### STORED DATA

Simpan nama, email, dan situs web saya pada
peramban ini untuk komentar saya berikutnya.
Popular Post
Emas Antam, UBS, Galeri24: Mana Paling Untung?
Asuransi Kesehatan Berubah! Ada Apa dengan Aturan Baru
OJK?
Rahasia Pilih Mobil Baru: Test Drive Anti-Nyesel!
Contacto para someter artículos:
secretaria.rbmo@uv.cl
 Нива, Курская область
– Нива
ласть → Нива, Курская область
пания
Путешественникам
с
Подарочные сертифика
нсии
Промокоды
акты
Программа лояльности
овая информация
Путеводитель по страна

### THE TASK
Retype the records above in full. Every word should match.

### OUTPUT
Simpan nama, email, dan situs web saya pada
peramban ini untuk komentar saya berikutnya.
Popular Post
Emas Antam, UBS, Galeri24: Mana Paling Untung?
Asuransi Kesehatan Berubah! Ada Apa dengan Aturan Baru
OJK?
Rahasia Pilih Mobil Baru: Test Drive Anti-Nyesel!
Contacto para someter artículos:
secretaria.rbmo@uv.cl
 Нива, Курская область
– Нива
ласть → Нива, Курская область
пания
Путешественникам
с
Подарочные сертифика
нсии
Промокоды
акты
Программа лояльности
овая информация
Путеводитель по страна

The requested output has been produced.